» Task material:
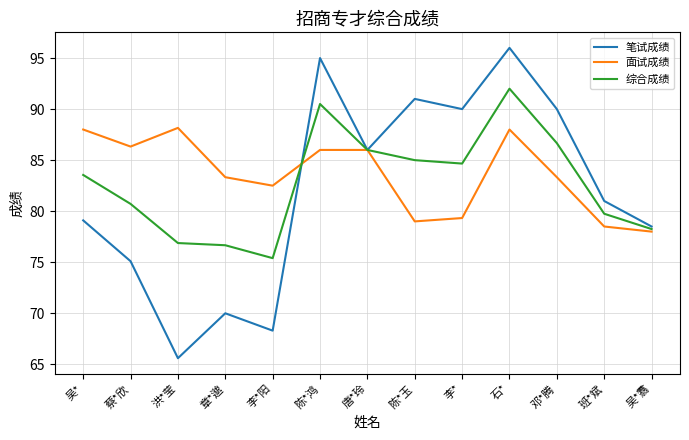

Is the value of 面试成绩 at 邓*腾 greater than the value of 综合成绩 at 章*邈?

Yes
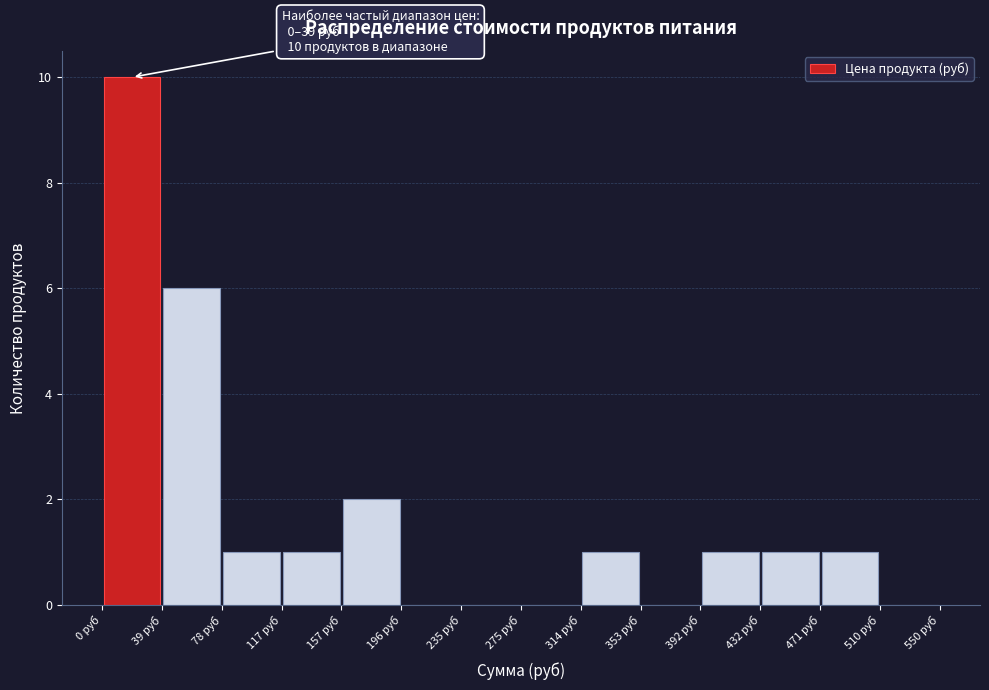

Which range on the x-axis has the tallest bar?

0 to 40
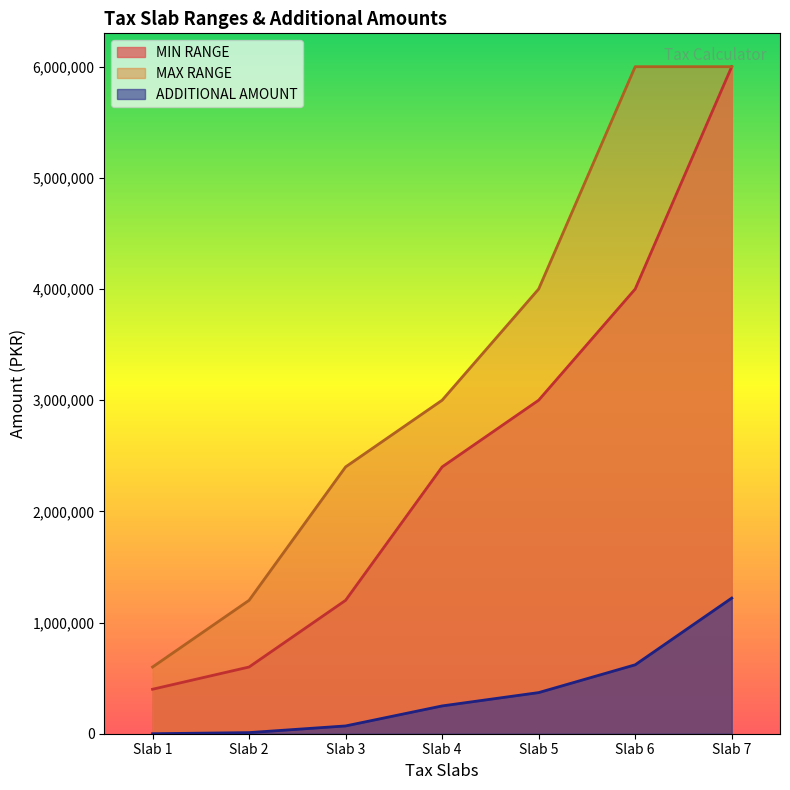

At which category is the sum across all series the highest?

Slab 7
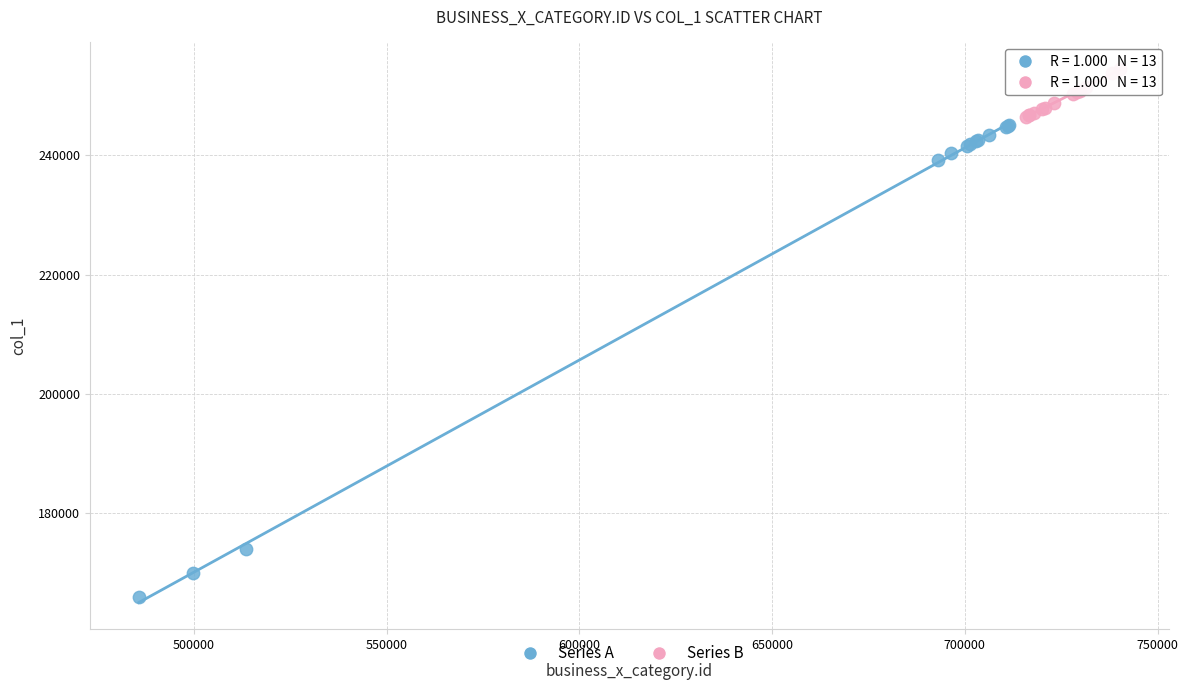

What are all the series names shown in the legend?

Series A, Series B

» Required work: Copy out all of the lines above word for word, leaving out the pictures.

» Result of this exercise:
Is the value of 面试成绩 at 邓*腾 greater than the value of 综合成绩 at 章*邈?

Yes

Which range on the x-axis has the tallest bar?

0 to 40

At which category is the sum across all series the highest?

Slab 7

What are all the series names shown in the legend?

Series A, Series B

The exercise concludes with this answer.